New figures provided by the HSE in response to a Freedom of Information (FOI) request show that the top-earning medical consultant last year received €909,608 in pay.
The medic was the only HSE employee to receive over €900,000 last year, and there was no one in that earning bracket in 2024.
The figures show that the medical consultant’s total remuneration was made up of €470,598 in basic pay, €232,028 in allowances, €138,382 for ‘on call’, €60,585 in overtime, and arrears of €8,015.
The second highest paid consultant received €817,980 where the consultant received more in allowances at €444,756 than in basic pay at €373,224.
One other consultant to feature in the top earners’ list received the highest overtime payment of €192,757 amongst the top 20 best paid for 2025. The €192,757 in overtime was part of overall pay of €523,945.
Another consultant received an overtime payment of €189,237.
Three other consultants received between €700,000 and €800,000; one received between €600,000 to €700,000 and five more received between €500,000 and €600,000.
A further 57 received between €400,000 and €500,000.
The top 10 paid consultants were last year paid an aggregate €6.28 million.
The number of consultants earning over €100,000 last year totalled 5,221 that included 2,674 earning between €100,000 and €200,000 with 1,723 earning between €200,000 and €300,000.
A further 757 earned between €300,000 and €400,000.
Asked to comment on the figures, a spokesman for the Irish Hospital Consultants Association (IHCA) said: “Headline figures on consultant earnings can be very misleading.
He said: “The average earnings on the mid-point of the new salary scale is €262,000, which equates to approximately €130,000-€140,000 after tax and deductions.
“This salary is only achievable after having spent around 20 years in education, specialist training and fellowship posts.

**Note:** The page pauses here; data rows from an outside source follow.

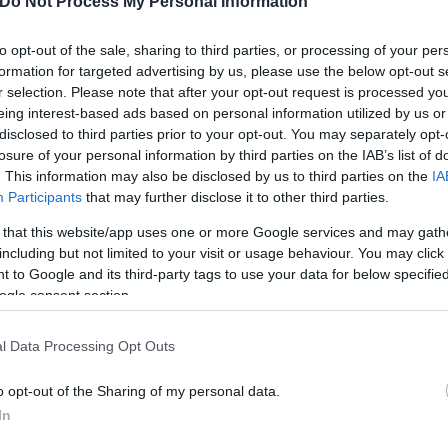
Do Not Process My Personal Information
to opt-out of the sale, sharing to third parties, or processing of your per
είναι το Οικονομικό της Νομικής και μετά αν θέλεις
formation for targeted advertising by us, please use the below opt-out s
κάν’ το». Και τελικά τα έκανα μόνη μου και τα δύο. 
r selection. Please note that after your opt-out request is processed y
eing interest-based ads based on personal information utilized by us or
disclosed to third parties prior to your opt-out. You may separately opt-
losure of your personal information by third parties on the IAB’s list of
. This information may also be disclosed by us to third parties on the
IA
Participants
that may further disclose it to other third parties.
 that this website/app uses one or more Google services and may gath
including but not limited to your visit or usage behaviour. You may click 
 to Google and its third-party tags to use your data for below specifi
ogle consent section.
l Data Processing Opt Outs
ερο
Flash.gr
στην αναζήτηση της
Google
o opt-out of the Sharing of my personal data.
In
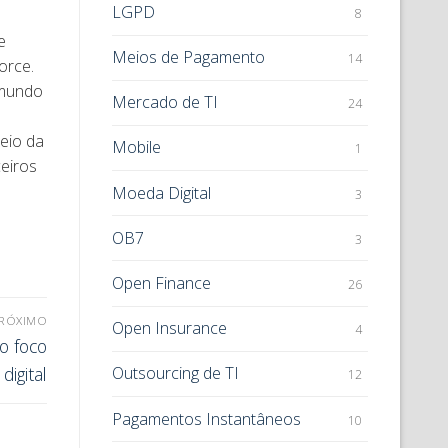
LGPD
8
e
Meios de Pagamento
14
orce.
 mundo
Mercado de TI
24
meio da
Mobile
1
ceiros
Moeda Digital
3
OB7
3
Open Finance
26
RÓXIMO
Open Insurance
4
o foco
igital
Outsourcing de TI
12
Pagamentos Instantâneos
10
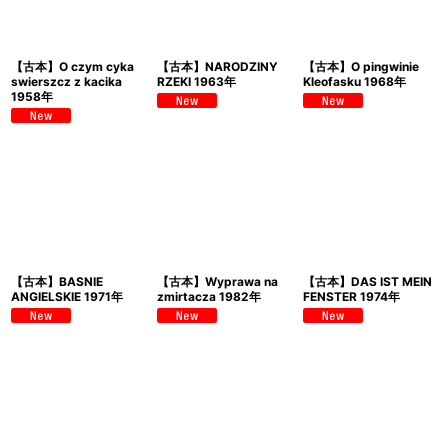
【古本】O czym cyka
【古本】NARODZINY
【古本】O pingwinie
swierszcz z kacika
RZEKI 1963年
Kleofasku 1968年
1958年
【古本】BASNIE
【古本】Wyprawa na
【古本】DAS IST MEIN
ANGIELSKIE 1971年
zmirtacza 1982年
FENSTER 1974年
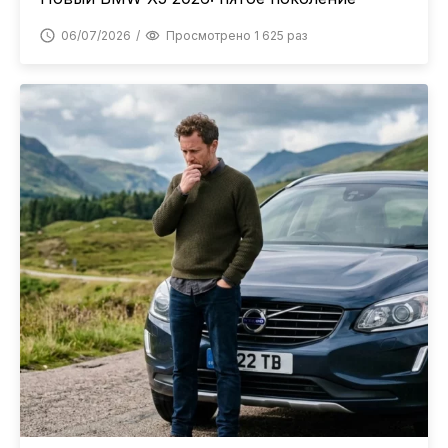
06/07/2026
Просмотрено 1 625 раз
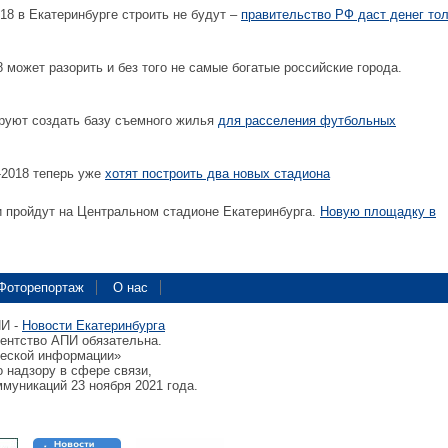
8 в Екатеринбурге строить не будут –
правительство РФ даст денег то
 может разорить и без того не самые богатые российские города.
уют создать базу съемного жилья
для расселения футбольных
-2018 теперь уже
хотят построить два новых стадиона
 пройдут на Центральном стадионе Екатеринбурга.
Новую площадку в
Фоторепортаж
О нас
ПИ -
Новости Екатеринбурга
гентство АПИ обязательна.
ческой информации»
 надзору в сфере связи,
муникаций 23 ноября 2021 года.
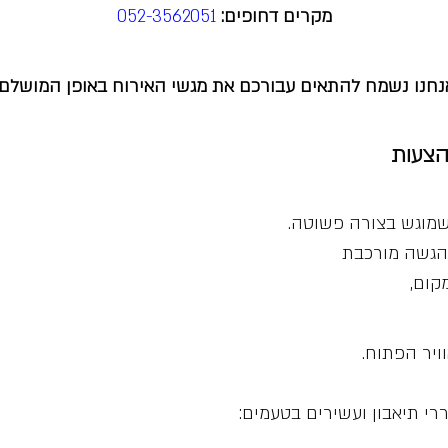
מקרים דחופים:
052-3562051
נחנו נשמח להתאים עבורכם את מגשי האירוח באופן המושלם!
הצעות
 שמוגש בצורה פשוטה.
 הגשה מורכבת
קום,
ויר הפתוח.
רי תיאבון ועשירים בטעמים:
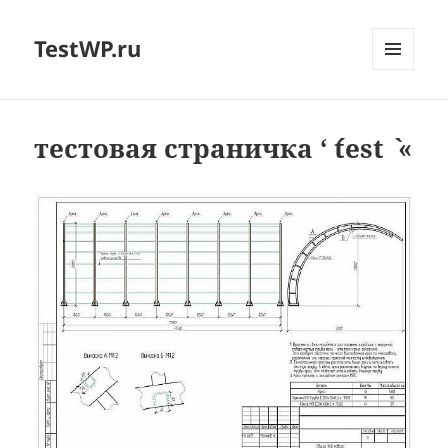
TestWP.ru
МЕНЮ
И
ВИДЖЕТЫ
тестовая страничка ‘ ´test ` «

"Hospital consultants represent less than 3% of the approximately 176,000 workers in Ireland with income levels of €150,000-plus, largely from the multinational sector, placing their earnings firmly in a broader national context.
“The higher individual earning figures relate to exceptional levels of additional work carried out by consultants — extended hours, weekend and overnight on-call and covering vacant posts in an understaffed system — not standard salaries.

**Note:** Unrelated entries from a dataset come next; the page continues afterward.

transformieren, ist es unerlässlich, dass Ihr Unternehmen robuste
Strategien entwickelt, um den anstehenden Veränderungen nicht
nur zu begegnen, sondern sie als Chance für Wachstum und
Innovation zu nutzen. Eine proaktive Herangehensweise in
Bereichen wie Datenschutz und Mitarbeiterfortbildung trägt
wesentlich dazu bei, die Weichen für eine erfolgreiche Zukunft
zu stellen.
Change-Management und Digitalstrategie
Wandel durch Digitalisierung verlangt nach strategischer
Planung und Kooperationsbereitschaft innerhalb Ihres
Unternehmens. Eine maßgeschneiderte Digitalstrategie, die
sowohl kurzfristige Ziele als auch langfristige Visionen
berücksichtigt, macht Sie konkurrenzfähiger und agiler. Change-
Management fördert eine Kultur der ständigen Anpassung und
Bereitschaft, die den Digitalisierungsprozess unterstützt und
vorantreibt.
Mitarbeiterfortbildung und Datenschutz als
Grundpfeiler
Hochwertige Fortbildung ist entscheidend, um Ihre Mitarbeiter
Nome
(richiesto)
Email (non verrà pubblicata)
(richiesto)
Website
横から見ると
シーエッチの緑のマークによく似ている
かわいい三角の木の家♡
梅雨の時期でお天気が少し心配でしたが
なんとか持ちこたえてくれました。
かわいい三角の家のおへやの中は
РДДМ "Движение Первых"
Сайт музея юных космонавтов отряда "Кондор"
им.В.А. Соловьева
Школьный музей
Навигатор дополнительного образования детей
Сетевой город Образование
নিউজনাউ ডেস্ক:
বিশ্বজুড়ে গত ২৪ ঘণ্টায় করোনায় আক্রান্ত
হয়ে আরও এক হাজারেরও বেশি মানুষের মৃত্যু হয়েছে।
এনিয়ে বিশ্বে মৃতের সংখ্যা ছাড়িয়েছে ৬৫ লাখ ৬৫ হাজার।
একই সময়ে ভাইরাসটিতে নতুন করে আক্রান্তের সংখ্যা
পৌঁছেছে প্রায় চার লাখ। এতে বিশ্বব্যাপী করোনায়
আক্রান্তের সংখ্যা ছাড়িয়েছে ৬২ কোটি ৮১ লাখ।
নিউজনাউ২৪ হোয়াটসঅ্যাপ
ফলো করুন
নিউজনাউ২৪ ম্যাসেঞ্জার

“The real issue is not excessive pay but a persistent failure to recruit sufficient numbers of consultants to meet demand, and requiring a small cohort, often to rural Model 3 hospitals, to sustain critical patient services through extensive and excessive workloads in a highly pressurised environment.

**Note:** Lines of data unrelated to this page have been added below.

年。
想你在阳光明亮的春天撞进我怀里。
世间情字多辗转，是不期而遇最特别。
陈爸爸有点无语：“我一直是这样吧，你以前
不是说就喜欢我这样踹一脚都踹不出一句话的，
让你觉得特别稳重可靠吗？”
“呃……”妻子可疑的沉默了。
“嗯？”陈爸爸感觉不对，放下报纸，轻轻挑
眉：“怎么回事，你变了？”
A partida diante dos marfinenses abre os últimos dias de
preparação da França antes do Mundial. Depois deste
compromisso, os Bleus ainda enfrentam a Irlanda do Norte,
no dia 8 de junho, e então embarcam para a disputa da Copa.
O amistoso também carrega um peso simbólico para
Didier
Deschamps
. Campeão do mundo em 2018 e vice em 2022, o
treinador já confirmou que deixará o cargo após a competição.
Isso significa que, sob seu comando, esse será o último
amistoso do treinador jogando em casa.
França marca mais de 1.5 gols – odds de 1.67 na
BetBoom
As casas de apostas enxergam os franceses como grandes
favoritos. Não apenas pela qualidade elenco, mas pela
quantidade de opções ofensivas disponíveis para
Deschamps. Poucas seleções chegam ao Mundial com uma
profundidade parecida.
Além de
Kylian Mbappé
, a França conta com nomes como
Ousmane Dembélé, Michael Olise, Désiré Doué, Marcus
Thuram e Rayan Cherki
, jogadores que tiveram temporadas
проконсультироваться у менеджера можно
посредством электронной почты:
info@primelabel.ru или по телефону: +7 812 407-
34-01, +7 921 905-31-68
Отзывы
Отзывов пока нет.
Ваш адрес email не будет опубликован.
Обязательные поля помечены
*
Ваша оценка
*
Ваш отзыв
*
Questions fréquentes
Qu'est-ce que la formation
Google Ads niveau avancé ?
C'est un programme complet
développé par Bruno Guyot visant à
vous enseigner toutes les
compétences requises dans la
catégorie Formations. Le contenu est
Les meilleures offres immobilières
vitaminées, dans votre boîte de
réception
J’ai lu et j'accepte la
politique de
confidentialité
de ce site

"This is leading to significant levels of stress and burnout. Addressing these specialist workforce deficits should be a key concern for health service management.”
A spokeswoman for the HSE said: “Consultants play a central role in how care is delivered.
“Following at least a decade of learning, practising and specialising (including medical school, internship, and basic and higher specialist training, often followed by fellowships) consultants are the senior clinical decision makers, leading medical teams and overseeing the care of thousands of HSE patients.
“Alongside their vital work treating patients, consultants shape clinical standards, lead multidisciplinary teams, and drive improvements across the health service.
"There are a range of payments and allowances which have the potential to increase remuneration significantly above basic pay as part of standard contractual terms and conditions”.